Domination number =  6
Independent domination number =  6

Possible Minimum Dominating Vertices (magenta) =  [3, 4, 5, 6, 8, 9, 11, 12, 13, 14, 15, 16, 17, 19, 20, 21, 23, 25, 26, 27, 29, 30, 33, 34, 36, 38, 39]
Always Minimum Dominated Vertices (cyan) =  [0, 1, 2, 7, 10, 18, 22, 24, 28, 31, 32, 35, 37]
In [5]:
#Experiment A2: COMPUTING DOMINATING SETS AND COMMUNITIES
d=.8
dd=.8
c=1.2
cc=1.4
alpha=0.6
draw_domcomms(G,dom,idom,dom_list,no_dom_list,d,dd,c,cc,alpha)
# import community 
# par= community.best_partition(G)
# print par
# print max(par.values())
# print len(set(par.values()))
# from threeLayerCommunityParition import create_node_comm_graph, plot_graph

# broken_graph,broken_partition,npartition ,G= create_node_comm_graph(G,J.nodes(),FF.nodes(),DD.nodes())
# plot_graph(G,broken_graph,broken_partition,npartition,J.nodes(),FF.nodes(),DD.nodes(),d1=1.4,d2=5.,d3=0.8,withlabels=False,nodesize=100,layout=False)

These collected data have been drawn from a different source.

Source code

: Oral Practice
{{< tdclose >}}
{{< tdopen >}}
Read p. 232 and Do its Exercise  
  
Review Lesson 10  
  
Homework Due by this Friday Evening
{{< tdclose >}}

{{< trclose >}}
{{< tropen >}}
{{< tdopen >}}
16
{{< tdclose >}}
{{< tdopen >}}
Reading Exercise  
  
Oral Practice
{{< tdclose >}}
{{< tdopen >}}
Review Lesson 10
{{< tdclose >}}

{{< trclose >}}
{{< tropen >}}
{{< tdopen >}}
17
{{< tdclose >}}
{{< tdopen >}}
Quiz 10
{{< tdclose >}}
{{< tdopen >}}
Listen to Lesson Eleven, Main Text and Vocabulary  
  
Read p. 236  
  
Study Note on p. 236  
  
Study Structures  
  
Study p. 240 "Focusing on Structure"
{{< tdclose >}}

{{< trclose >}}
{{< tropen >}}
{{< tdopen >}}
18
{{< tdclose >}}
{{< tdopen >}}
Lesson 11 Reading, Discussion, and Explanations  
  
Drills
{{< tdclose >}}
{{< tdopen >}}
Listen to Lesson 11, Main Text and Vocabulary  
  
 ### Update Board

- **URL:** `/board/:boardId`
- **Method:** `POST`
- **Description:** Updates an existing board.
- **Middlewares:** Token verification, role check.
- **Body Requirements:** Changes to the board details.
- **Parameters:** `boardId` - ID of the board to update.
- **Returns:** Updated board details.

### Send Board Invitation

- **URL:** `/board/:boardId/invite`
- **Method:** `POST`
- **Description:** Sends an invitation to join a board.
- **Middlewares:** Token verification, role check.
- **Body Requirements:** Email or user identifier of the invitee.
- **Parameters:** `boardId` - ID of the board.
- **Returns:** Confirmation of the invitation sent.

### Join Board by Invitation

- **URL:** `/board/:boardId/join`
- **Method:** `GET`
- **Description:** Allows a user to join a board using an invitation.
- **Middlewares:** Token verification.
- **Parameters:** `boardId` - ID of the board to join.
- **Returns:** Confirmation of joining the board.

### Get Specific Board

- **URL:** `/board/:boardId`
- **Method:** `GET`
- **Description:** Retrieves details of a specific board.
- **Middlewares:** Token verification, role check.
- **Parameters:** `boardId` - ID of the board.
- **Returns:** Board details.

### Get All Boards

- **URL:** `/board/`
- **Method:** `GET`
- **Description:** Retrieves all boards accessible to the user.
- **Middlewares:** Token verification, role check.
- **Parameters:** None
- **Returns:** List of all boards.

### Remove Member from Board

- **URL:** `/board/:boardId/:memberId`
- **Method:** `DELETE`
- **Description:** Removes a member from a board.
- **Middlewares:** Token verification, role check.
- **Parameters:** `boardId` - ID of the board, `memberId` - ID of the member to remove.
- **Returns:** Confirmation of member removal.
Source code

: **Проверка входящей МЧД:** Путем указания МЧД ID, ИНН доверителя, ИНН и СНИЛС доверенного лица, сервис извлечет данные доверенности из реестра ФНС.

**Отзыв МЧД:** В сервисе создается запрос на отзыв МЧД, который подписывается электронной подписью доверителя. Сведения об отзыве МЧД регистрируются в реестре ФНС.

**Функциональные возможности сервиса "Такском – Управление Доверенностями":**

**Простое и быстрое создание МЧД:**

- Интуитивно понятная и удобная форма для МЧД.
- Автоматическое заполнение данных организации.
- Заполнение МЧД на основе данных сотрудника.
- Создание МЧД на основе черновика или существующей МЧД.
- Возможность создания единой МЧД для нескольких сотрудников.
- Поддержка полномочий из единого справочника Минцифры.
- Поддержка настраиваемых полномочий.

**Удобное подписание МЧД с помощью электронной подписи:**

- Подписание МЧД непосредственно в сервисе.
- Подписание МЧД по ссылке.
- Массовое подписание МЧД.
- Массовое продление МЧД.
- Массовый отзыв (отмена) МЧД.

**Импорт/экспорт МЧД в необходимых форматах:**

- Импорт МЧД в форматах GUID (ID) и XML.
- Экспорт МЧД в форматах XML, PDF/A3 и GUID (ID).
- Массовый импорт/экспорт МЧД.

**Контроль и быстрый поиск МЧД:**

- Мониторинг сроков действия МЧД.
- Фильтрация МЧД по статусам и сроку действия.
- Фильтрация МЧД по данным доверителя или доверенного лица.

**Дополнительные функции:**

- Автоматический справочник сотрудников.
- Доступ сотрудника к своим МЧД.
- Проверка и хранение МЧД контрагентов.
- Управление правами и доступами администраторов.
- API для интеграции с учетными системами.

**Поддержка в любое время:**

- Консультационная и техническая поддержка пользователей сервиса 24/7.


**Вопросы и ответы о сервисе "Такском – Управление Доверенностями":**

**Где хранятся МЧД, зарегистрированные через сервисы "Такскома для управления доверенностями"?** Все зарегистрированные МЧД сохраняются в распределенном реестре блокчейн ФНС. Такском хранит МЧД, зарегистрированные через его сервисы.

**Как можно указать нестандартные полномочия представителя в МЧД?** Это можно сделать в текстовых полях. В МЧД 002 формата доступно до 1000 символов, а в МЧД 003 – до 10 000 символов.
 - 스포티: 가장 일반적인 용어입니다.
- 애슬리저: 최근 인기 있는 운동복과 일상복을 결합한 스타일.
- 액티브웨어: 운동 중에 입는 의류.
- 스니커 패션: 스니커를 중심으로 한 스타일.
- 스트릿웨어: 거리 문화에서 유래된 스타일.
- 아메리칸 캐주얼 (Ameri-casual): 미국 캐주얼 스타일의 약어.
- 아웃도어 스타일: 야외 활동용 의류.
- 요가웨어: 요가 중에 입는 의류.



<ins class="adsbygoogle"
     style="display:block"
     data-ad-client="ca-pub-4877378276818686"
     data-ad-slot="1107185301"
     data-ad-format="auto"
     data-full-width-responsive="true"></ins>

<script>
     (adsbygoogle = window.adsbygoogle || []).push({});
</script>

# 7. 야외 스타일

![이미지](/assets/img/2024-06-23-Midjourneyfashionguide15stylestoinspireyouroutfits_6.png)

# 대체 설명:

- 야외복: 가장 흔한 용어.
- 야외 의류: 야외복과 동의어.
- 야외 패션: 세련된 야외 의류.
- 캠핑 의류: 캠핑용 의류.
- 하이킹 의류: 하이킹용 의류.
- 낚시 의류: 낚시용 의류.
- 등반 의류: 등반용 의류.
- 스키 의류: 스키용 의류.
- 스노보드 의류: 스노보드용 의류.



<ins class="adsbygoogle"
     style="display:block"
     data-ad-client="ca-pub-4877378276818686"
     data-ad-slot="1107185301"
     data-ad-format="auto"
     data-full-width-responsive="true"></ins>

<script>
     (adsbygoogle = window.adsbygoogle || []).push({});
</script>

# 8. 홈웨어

B. NETWORK INFLUENCE AND SCALAR ATTRIBUTE ASSORTATIVITY

In [6]:
from influence import influence_sim,infdif_sim,polinfluence_sim
In [7]:
# Connected Erdos-Renyi random graph

nodes = 25
p = 0.2
iterations = 500
In [8]:
# Experiment B1: INFLUENCE 

# Susceptibility of all nodes (low)
sa = 0.1
influence_sim(nodes,p,sa,iterations)